WHAT THE TASK ASKS
Show all lines from the data that include the word "loaddata".

[Source texts of formatted documents]
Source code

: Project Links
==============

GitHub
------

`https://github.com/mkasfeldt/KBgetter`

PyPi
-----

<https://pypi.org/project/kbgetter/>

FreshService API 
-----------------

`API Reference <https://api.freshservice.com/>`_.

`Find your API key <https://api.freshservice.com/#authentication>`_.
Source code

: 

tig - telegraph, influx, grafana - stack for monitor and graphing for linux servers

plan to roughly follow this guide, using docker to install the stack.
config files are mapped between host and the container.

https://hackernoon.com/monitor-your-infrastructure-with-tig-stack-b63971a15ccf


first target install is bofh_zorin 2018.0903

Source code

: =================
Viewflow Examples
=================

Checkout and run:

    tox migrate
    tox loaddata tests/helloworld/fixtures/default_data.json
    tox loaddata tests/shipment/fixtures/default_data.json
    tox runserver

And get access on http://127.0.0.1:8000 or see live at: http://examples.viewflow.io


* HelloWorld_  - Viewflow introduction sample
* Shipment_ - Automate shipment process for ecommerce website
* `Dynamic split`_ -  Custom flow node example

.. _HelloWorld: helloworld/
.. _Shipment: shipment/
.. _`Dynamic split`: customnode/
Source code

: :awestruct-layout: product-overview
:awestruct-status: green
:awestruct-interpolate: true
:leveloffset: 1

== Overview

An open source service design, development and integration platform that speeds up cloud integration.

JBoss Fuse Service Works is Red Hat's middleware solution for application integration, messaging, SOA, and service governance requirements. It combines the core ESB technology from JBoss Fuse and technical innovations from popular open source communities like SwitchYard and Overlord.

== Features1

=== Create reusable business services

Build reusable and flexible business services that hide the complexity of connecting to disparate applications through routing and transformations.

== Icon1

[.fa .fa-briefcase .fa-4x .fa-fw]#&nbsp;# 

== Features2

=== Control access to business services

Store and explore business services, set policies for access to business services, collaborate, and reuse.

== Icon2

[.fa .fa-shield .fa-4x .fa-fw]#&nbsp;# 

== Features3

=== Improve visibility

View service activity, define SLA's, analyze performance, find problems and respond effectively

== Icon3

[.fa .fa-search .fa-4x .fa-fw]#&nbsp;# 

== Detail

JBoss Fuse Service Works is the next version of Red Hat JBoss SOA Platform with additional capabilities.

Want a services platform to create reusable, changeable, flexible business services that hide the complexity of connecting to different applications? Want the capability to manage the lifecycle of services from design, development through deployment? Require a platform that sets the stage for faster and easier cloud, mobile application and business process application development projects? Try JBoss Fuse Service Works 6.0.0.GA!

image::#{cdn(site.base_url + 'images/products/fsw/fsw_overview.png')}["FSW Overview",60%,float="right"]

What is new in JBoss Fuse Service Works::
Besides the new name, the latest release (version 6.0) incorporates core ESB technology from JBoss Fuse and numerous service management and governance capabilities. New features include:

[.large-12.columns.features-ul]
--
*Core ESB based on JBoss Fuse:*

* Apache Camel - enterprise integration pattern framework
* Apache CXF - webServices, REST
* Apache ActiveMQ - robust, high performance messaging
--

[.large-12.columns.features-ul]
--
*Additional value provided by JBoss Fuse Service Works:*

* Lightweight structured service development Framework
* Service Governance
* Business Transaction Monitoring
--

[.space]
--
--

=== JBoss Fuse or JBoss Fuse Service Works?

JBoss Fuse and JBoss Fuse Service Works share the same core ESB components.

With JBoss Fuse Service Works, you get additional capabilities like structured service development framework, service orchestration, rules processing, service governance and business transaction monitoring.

SOLUTION
    tox loaddata tests/helloworld/fixtures/default_data.json
    tox loaddata tests/shipment/fixtures/default_data.json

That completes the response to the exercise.